**Problem description**
Can you copy every line of the records below word for word, leaving the pictures out?

**Records from a data source**

=== Begin Enclosure ===

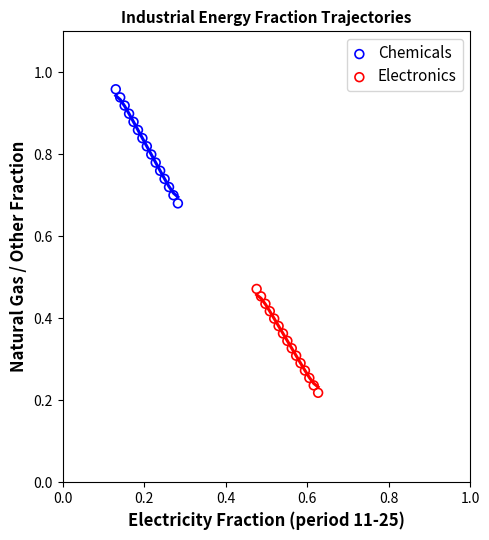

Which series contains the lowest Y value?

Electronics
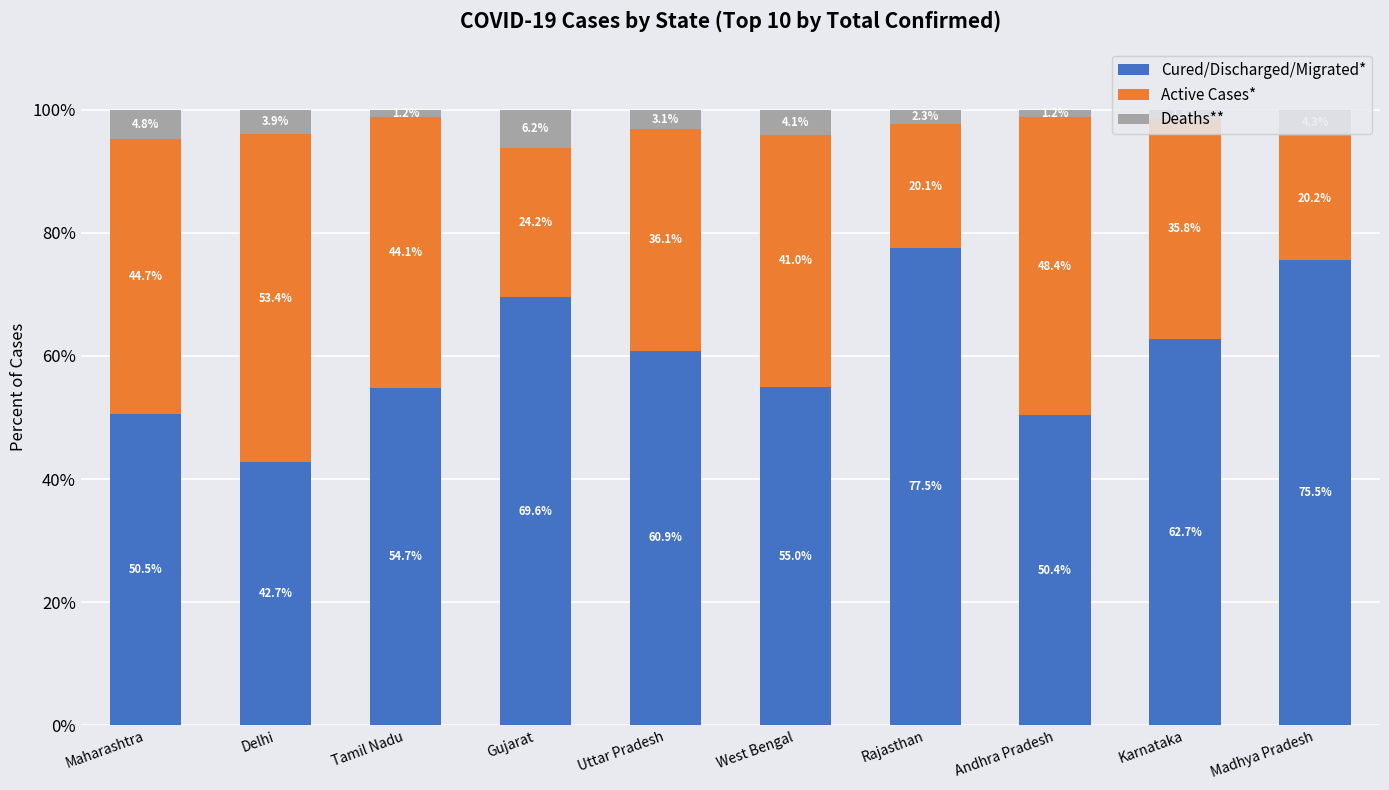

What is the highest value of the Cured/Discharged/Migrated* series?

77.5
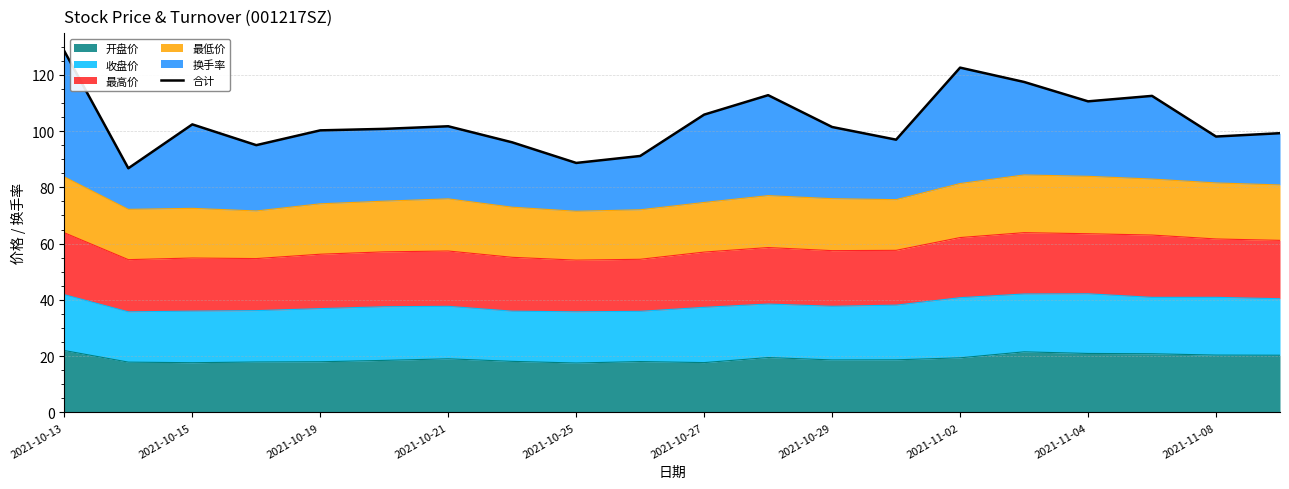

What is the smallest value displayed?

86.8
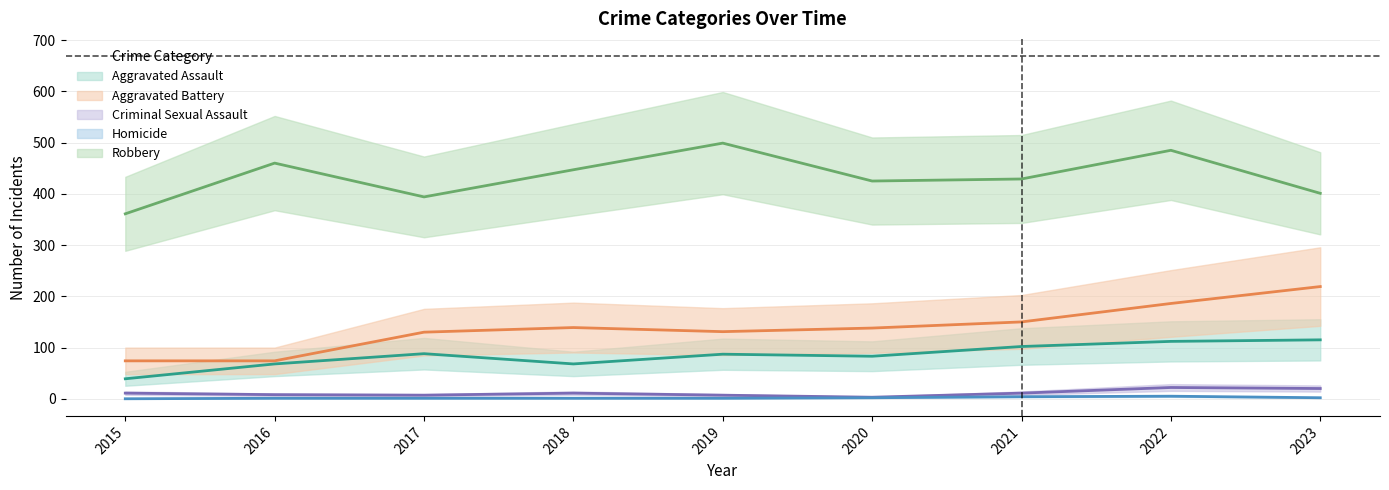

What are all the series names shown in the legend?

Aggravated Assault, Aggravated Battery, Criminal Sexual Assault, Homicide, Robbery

=== End Enclosure ===

**Solution for this problem**
Which series contains the lowest Y value?

Electronics

What is the highest value of the Cured/Discharged/Migrated* series?

77.5

What is the smallest value displayed?

86.8

What are all the series names shown in the legend?

Aggravated Assault, Aggravated Battery, Criminal Sexual Assault, Homicide, Robbery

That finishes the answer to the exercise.